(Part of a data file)
^^^^^^^^^^^^^^^^

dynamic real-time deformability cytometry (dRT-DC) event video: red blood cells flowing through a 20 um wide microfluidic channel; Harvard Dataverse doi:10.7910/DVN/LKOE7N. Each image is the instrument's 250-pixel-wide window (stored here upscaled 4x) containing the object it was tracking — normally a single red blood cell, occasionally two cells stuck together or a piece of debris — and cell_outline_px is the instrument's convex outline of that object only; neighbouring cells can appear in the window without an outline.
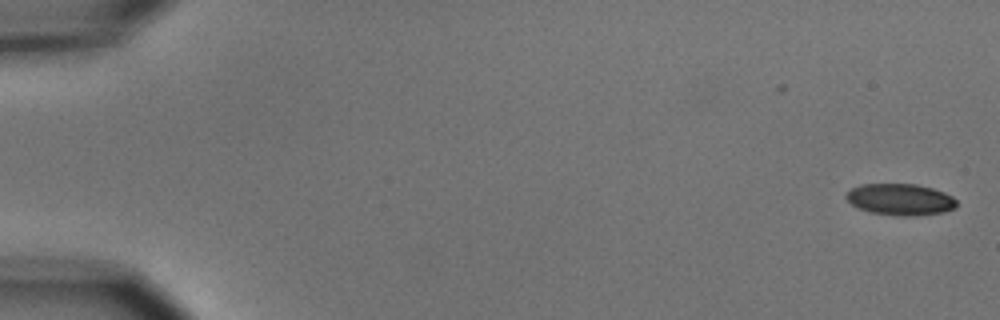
{"species": "common noctule bat (a hibernating species)", "species_latin": "Nyctalus noctula", "temperature_condition": "cold", "stored_images_in_passage": 2, "camera_frame_rate_fps": 3000, "um_per_image_px": 0.085, "animal": {"sex": "male", "body_mass_g": 15.6}, "frame": {"image": 1, "passage_image": 2, "time_ms": 1.0, "image_size_px": [1000, 320], "cell_outline_px": [[956, 208], [944, 212], [912, 216], [896, 216], [872, 212], [860, 208], [852, 204], [844, 196], [852, 188], [860, 184], [916, 184], [932, 188], [944, 192], [952, 196], [956, 200]], "centroid_in_image_um": [76.55, 16.95], "position_along_channel_um": 8.5, "area_um2": 20.23}}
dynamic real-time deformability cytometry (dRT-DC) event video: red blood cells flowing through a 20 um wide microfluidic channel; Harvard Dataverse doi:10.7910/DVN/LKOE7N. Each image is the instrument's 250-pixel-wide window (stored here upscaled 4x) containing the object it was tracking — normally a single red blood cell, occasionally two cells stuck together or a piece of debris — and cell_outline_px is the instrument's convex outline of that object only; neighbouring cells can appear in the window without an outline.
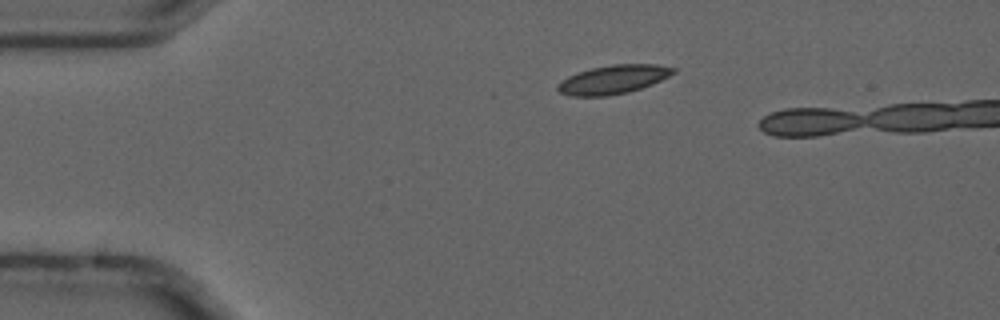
{"species": "common noctule bat (a hibernating species)", "species_latin": "Nyctalus noctula", "temperature_condition": "cold", "stored_images_in_passage": 2, "camera_frame_rate_fps": 3000, "um_per_image_px": 0.085, "animal": {"sex": "male", "forearm_length_mm": 52.5}, "frame": {"image": 1, "passage_image": 1, "time_ms": 0.0, "image_size_px": [1000, 320], "cell_outline_px": [[676, 72], [652, 84], [628, 92], [608, 96], [568, 96], [560, 92], [556, 88], [556, 84], [568, 76], [592, 68], [612, 64], [656, 64], [676, 68]], "centroid_in_image_um": [52.11, 6.76], "position_along_channel_um": 32.9, "area_um2": 19.31}}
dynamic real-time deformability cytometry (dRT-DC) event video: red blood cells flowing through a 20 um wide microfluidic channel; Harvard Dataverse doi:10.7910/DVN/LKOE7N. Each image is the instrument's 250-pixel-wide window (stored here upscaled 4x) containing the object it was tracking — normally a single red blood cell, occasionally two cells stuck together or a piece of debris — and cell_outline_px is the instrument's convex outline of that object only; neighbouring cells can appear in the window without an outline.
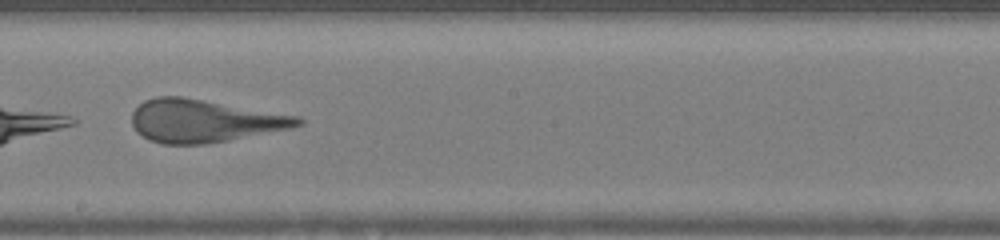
{"species": "human", "species_latin": "Homo sapiens", "temperature_condition": "warm", "stored_images_in_passage": 41, "camera_frame_rate_fps": 3000, "um_per_image_px": 0.085, "donor": {"sex": "female"}, "frame": {"image": 1, "passage_image": 24, "time_ms": 7.667, "image_size_px": [1000, 240], "cell_outline_px": [[304, 124], [292, 128], [228, 140], [204, 144], [164, 144], [148, 140], [136, 132], [132, 124], [132, 112], [144, 100], [156, 96], [180, 96], [300, 116], [304, 120]], "centroid_in_image_um": [17.34, 10.27], "position_along_channel_um": 230.9, "area_um2": 41.38}}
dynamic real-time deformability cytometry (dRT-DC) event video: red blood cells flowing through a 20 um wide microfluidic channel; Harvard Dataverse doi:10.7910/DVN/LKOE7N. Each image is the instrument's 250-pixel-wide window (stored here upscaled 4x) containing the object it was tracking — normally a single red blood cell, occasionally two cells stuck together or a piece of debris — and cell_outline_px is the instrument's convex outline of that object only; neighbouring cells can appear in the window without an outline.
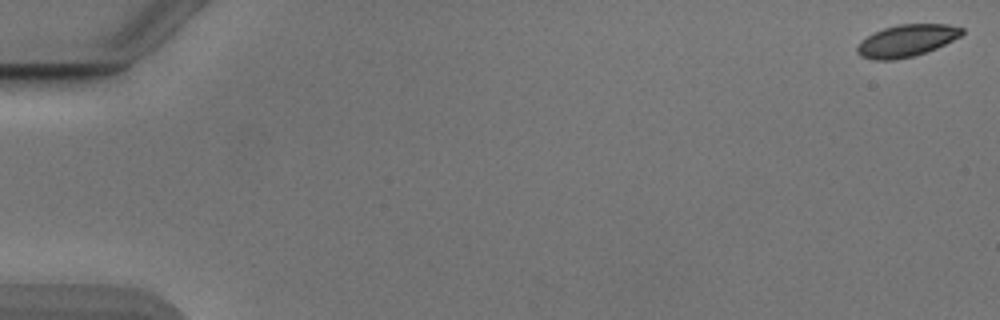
{"species": "Egyptian fruit bat (a non-hibernating species)", "species_latin": "Rousettus aegyptiacus", "temperature_condition": "cold", "stored_images_in_passage": 54, "camera_frame_rate_fps": 3000, "um_per_image_px": 0.085, "animal": {"sex": "male"}, "frame": {"image": 1, "passage_image": 1, "time_ms": 0.0, "image_size_px": [1000, 320], "cell_outline_px": [[964, 32], [960, 36], [936, 48], [912, 56], [892, 60], [872, 60], [860, 56], [856, 52], [856, 48], [860, 40], [884, 28], [900, 24], [948, 24], [964, 28]], "centroid_in_image_um": [77.03, 3.45], "position_along_channel_um": 8.0, "area_um2": 19.42}}
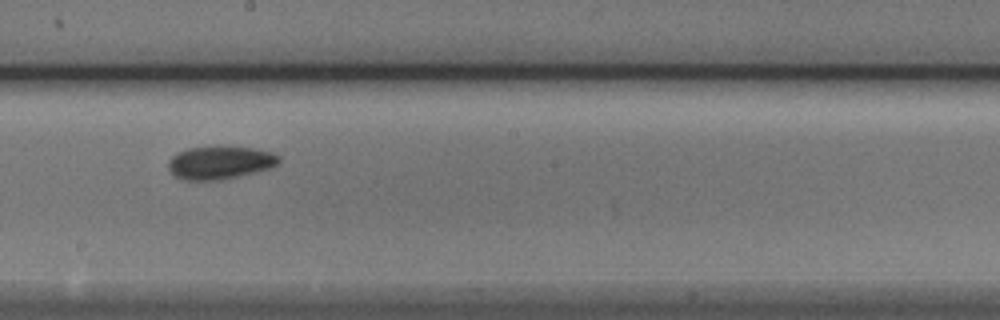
{"frame": {"image": 2, "passage_image": 31, "time_ms": 10.0, "image_size_px": [1000, 320], "cell_outline_px": [[280, 160], [272, 168], [256, 172], [220, 180], [188, 180], [176, 176], [168, 168], [168, 160], [176, 152], [188, 148], [216, 144], [252, 148], [272, 152], [280, 156]], "centroid_in_image_um": [18.7, 13.78], "position_along_channel_um": 229.5, "area_um2": 21.79}}
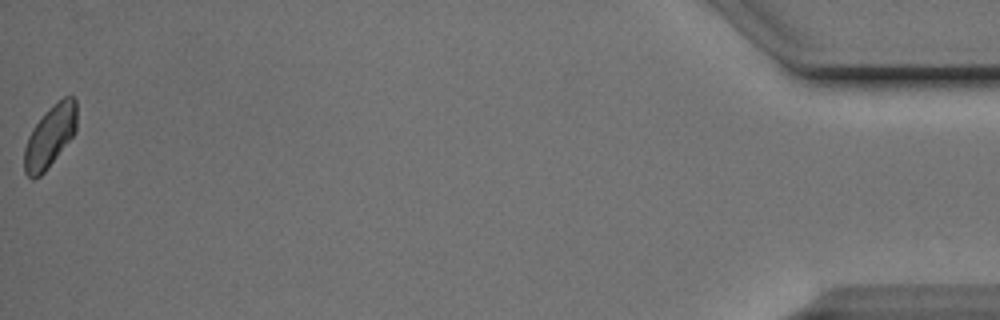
{"frame": {"image": 3, "passage_image": 54, "time_ms": 17.667, "image_size_px": [1000, 320], "cell_outline_px": [[76, 132], [48, 168], [40, 176], [32, 180], [24, 172], [24, 148], [28, 136], [32, 128], [44, 112], [64, 96], [72, 96], [76, 100]], "centroid_in_image_um": [4.23, 11.61], "position_along_channel_um": 431.0, "area_um2": 19.02}, "authors_computed_cell_mechanics": {"area_um2": 20.0566, "velocity_mm_per_s": 3.8625, "shape_relaxation_time_tau1_ms": 2.4144, "shape_relaxation_time_tau2_ms": 3.9292, "deformation_change_tau1": 0.0657, "deformation_change_tau2": 0.0526}}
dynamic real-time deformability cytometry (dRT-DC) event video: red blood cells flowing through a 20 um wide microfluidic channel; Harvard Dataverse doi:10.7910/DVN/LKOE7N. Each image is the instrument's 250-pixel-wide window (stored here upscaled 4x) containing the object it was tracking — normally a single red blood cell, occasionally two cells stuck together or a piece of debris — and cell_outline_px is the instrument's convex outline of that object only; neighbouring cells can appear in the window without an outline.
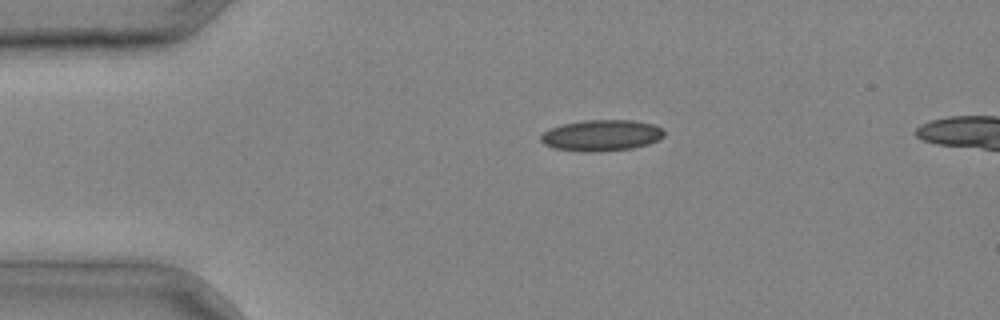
{"species": "common noctule bat (a hibernating species)", "species_latin": "Nyctalus noctula", "temperature_condition": "cold", "stored_images_in_passage": 4, "camera_frame_rate_fps": 3000, "um_per_image_px": 0.085, "animal": {"sex": "male", "body_mass_g": 20.4}, "frame": {"image": 1, "passage_image": 2, "time_ms": 0.333, "image_size_px": [1000, 320], "cell_outline_px": [[664, 136], [660, 140], [648, 144], [632, 148], [600, 152], [584, 152], [552, 148], [544, 144], [540, 140], [540, 136], [548, 128], [560, 124], [584, 120], [632, 120], [652, 124], [660, 128], [664, 132]], "centroid_in_image_um": [51.09, 11.51], "position_along_channel_um": 33.9, "area_um2": 22.66}}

^^^^^^^^^^^^^^^^

The request: Leave out the pictures and return every record word for word.

Expected answer:
dynamic real-time deformability cytometry (dRT-DC) event video: red blood cells flowing through a 20 um wide microfluidic channel; Harvard Dataverse doi:10.7910/DVN/LKOE7N. Each image is the instrument's 250-pixel-wide window (stored here upscaled 4x) containing the object it was tracking — normally a single red blood cell, occasionally two cells stuck together or a piece of debris — and cell_outline_px is the instrument's convex outline of that object only; neighbouring cells can appear in the window without an outline.
{"species": "common noctule bat (a hibernating species)", "species_latin": "Nyctalus noctula", "temperature_condition": "cold", "stored_images_in_passage": 2, "camera_frame_rate_fps": 3000, "um_per_image_px": 0.085, "animal": {"sex": "male", "body_mass_g": 15.6}, "frame": {"image": 1, "passage_image": 2, "time_ms": 1.0, "image_size_px": [1000, 320], "cell_outline_px": [[956, 208], [944, 212], [912, 216], [896, 216], [872, 212], [860, 208], [852, 204], [844, 196], [852, 188], [860, 184], [916, 184], [932, 188], [944, 192], [952, 196], [956, 200]], "centroid_in_image_um": [76.55, 16.95], "position_along_channel_um": 8.5, "area_um2": 20.23}}
dynamic real-time deformability cytometry (dRT-DC) event video: red blood cells flowing through a 20 um wide microfluidic channel; Harvard Dataverse doi:10.7910/DVN/LKOE7N. Each image is the instrument's 250-pixel-wide window (stored here upscaled 4x) containing the object it was tracking — normally a single red blood cell, occasionally two cells stuck together or a piece of debris — and cell_outline_px is the instrument's convex outline of that object only; neighbouring cells can appear in the window without an outline.
{"species": "common noctule bat (a hibernating species)", "species_latin": "Nyctalus noctula", "temperature_condition": "cold", "stored_images_in_passage": 2, "camera_frame_rate_fps": 3000, "um_per_image_px": 0.085, "animal": {"sex": "male", "forearm_length_mm": 52.5}, "frame": {"image": 1, "passage_image": 1, "time_ms": 0.0, "image_size_px": [1000, 320], "cell_outline_px": [[676, 72], [652, 84], [628, 92], [608, 96], [568, 96], [560, 92], [556, 88], [556, 84], [568, 76], [592, 68], [612, 64], [656, 64], [676, 68]], "centroid_in_image_um": [52.11, 6.76], "position_along_channel_um": 32.9, "area_um2": 19.31}}
dynamic real-time deformability cytometry (dRT-DC) event video: red blood cells flowing through a 20 um wide microfluidic channel; Harvard Dataverse doi:10.7910/DVN/LKOE7N. Each image is the instrument's 250-pixel-wide window (stored here upscaled 4x) containing the object it was tracking — normally a single red blood cell, occasionally two cells stuck together or a piece of debris — and cell_outline_px is the instrument's convex outline of that object only; neighbouring cells can appear in the window without an outline.
{"species": "human", "species_latin": "Homo sapiens", "temperature_condition": "warm", "stored_images_in_passage": 41, "camera_frame_rate_fps": 3000, "um_per_image_px": 0.085, "donor": {"sex": "female"}, "frame": {"image": 1, "passage_image": 24, "time_ms": 7.667, "image_size_px": [1000, 240], "cell_outline_px": [[304, 124], [292, 128], [228, 140], [204, 144], [164, 144], [148, 140], [136, 132], [132, 124], [132, 112], [144, 100], [156, 96], [180, 96], [300, 116], [304, 120]], "centroid_in_image_um": [17.34, 10.27], "position_along_channel_um": 230.9, "area_um2": 41.38}}
dynamic real-time deformability cytometry (dRT-DC) event video: red blood cells flowing through a 20 um wide microfluidic channel; Harvard Dataverse doi:10.7910/DVN/LKOE7N. Each image is the instrument's 250-pixel-wide window (stored here upscaled 4x) containing the object it was tracking — normally a single red blood cell, occasionally two cells stuck together or a piece of debris — and cell_outline_px is the instrument's convex outline of that object only; neighbouring cells can appear in the window without an outline.
{"species": "Egyptian fruit bat (a non-hibernating species)", "species_latin": "Rousettus aegyptiacus", "temperature_condition": "cold", "stored_images_in_passage": 54, "camera_frame_rate_fps": 3000, "um_per_image_px": 0.085, "animal": {"sex": "male"}, "frame": {"image": 1, "passage_image": 1, "time_ms": 0.0, "image_size_px": [1000, 320], "cell_outline_px": [[964, 32], [960, 36], [936, 48], [912, 56], [892, 60], [872, 60], [860, 56], [856, 52], [856, 48], [860, 40], [884, 28], [900, 24], [948, 24], [964, 28]], "centroid_in_image_um": [77.03, 3.45], "position_along_channel_um": 8.0, "area_um2": 19.42}}
{"frame": {"image": 2, "passage_image": 31, "time_ms": 10.0, "image_size_px": [1000, 320], "cell_outline_px": [[280, 160], [272, 168], [256, 172], [220, 180], [188, 180], [176, 176], [168, 168], [168, 160], [176, 152], [188, 148], [216, 144], [252, 148], [272, 152], [280, 156]], "centroid_in_image_um": [18.7, 13.78], "position_along_channel_um": 229.5, "area_um2": 21.79}}
{"frame": {"image": 3, "passage_image": 54, "time_ms": 17.667, "image_size_px": [1000, 320], "cell_outline_px": [[76, 132], [48, 168], [40, 176], [32, 180], [24, 172], [24, 148], [28, 136], [32, 128], [44, 112], [64, 96], [72, 96], [76, 100]], "centroid_in_image_um": [4.23, 11.61], "position_along_channel_um": 431.0, "area_um2": 19.02}, "authors_computed_cell_mechanics": {"area_um2": 20.0566, "velocity_mm_per_s": 3.8625, "shape_relaxation_time_tau1_ms": 2.4144, "shape_relaxation_time_tau2_ms": 3.9292, "deformation_change_tau1": 0.0657, "deformation_change_tau2": 0.0526}}
dynamic real-time deformability cytometry (dRT-DC) event video: red blood cells flowing through a 20 um wide microfluidic channel; Harvard Dataverse doi:10.7910/DVN/LKOE7N. Each image is the instrument's 250-pixel-wide window (stored here upscaled 4x) containing the object it was tracking — normally a single red blood cell, occasionally two cells stuck together or a piece of debris — and cell_outline_px is the instrument's convex outline of that object only; neighbouring cells can appear in the window without an outline.
{"species": "common noctule bat (a hibernating species)", "species_latin": "Nyctalus noctula", "temperature_condition": "cold", "stored_images_in_passage": 4, "camera_frame_rate_fps": 3000, "um_per_image_px": 0.085, "animal": {"sex": "male", "body_mass_g": 20.4}, "frame": {"image": 1, "passage_image": 2, "time_ms": 0.333, "image_size_px": [1000, 320], "cell_outline_px": [[664, 136], [660, 140], [648, 144], [632, 148], [600, 152], [584, 152], [552, 148], [544, 144], [540, 140], [540, 136], [548, 128], [560, 124], [584, 120], [632, 120], [652, 124], [660, 128], [664, 132]], "centroid_in_image_um": [51.09, 11.51], "position_along_channel_um": 33.9, "area_um2": 22.66}}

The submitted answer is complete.